NZ-based American teacher reported safe

An American teacher living in New Zealand and feared missing after the Haiti earthquake is safe and well.

The family of Samuel Picketts, 59, said from the United States today he was alive and okay, the New Zealand Herald website reported.

Mr Picketts, who teaches English and coaches volleyball at Sir Edmund Hillary Collegiate in Otara, Auckland, was on holiday in the Caribbean and was feared to be in Haiti when the quake struck.

He had not contacted his family but had now done so and was fine.

Apparently Mr Picketts had not been in Haiti.

The quake has claimed two New Zealand children and their Haitian father.

New Zealander Emily Sanson-Rejouis is with her youngest daughter, Alyanah, two, in a Dominican Republic hospital where the toddler is being treated for a broken leg after being dragged from rubble of a hotel on Port-au-Prince.

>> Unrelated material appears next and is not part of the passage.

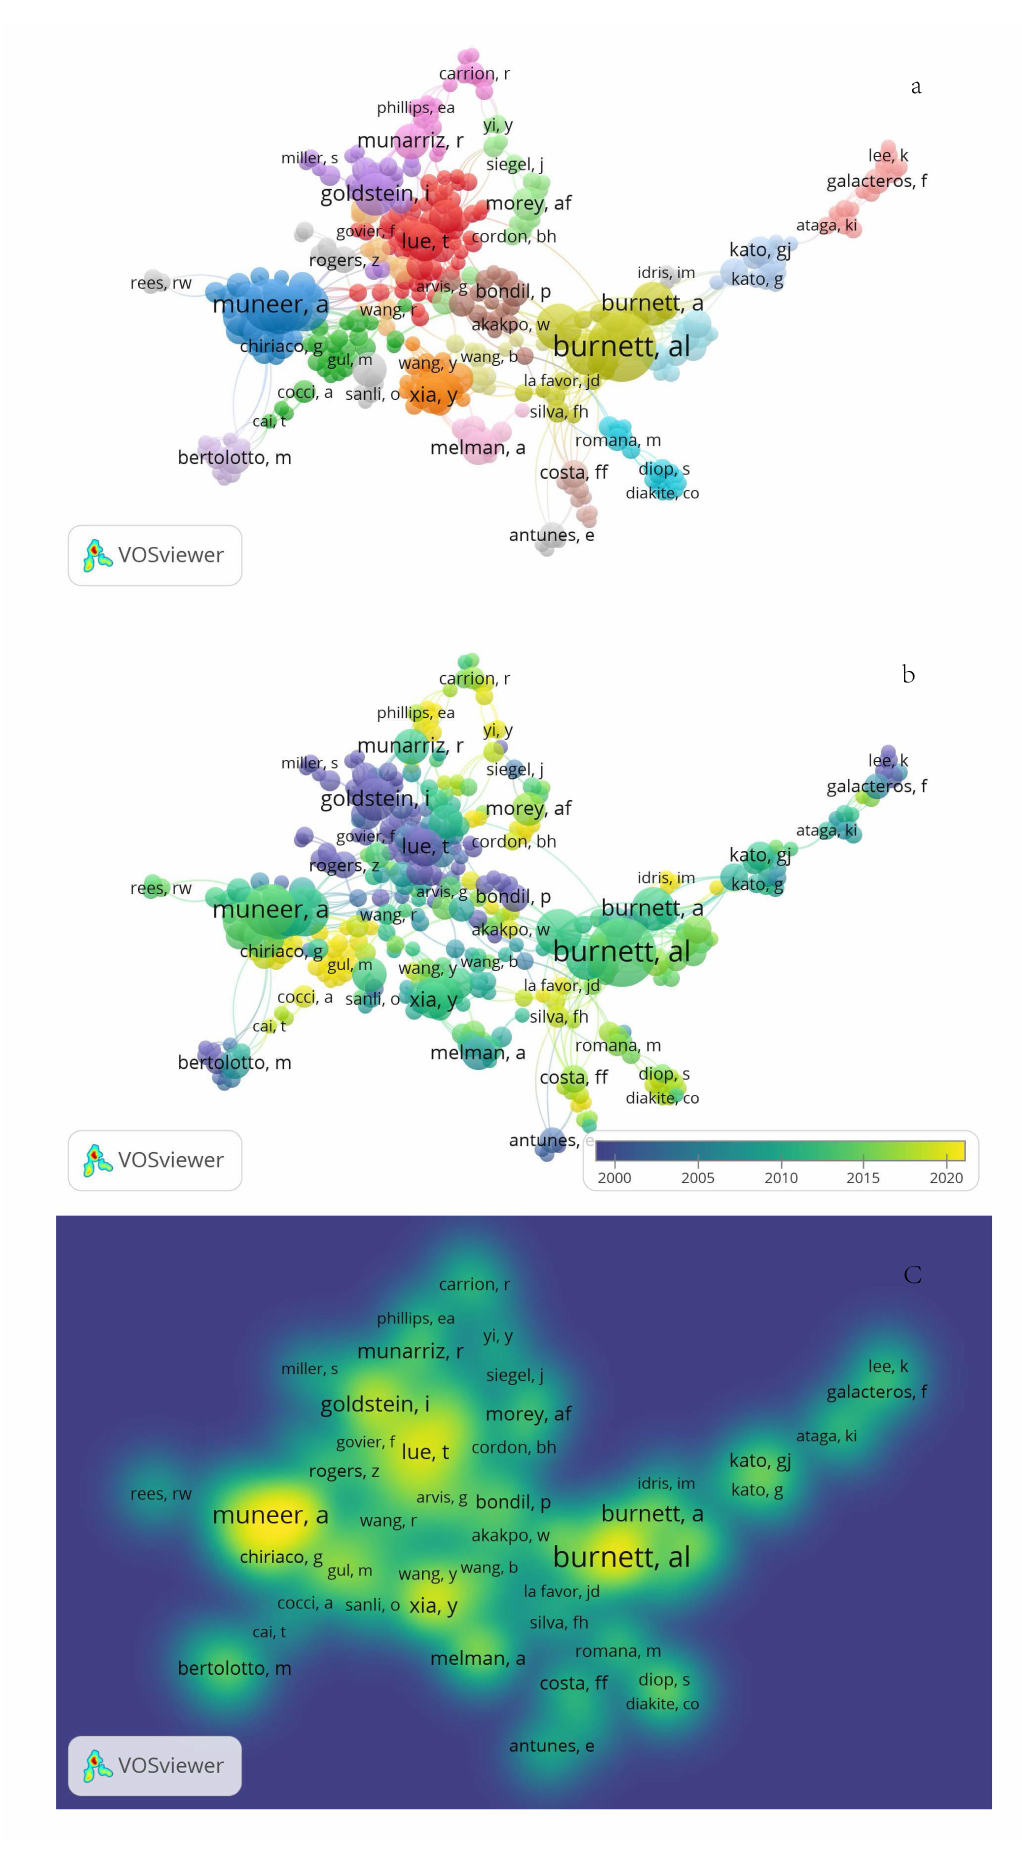
FIGURE 4. The font size of each author represents the number of publications. The thickness of the lines indicates the strength of the connection. a, the authors collaboration network of research on priapism. b, different colors inside the circle represent different time intervals. c, the brighter the color, the more publications for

Mrs Sanson-Rejouis' husband, Emmanuel, and two other daughters, Kofie-Jade, five and Zenzie, three, all died as the building crumbled.

Mr Rejouis' body and that of one of his daughters had been recovered but family members in Auckland yesterday said they did not know which daughter was still missing.

Mrs Sanson-Rejouis, 37, was working in the United Nations office in the Haitian capital when the quake struck, and rushed to look for her family when the tremors stopped.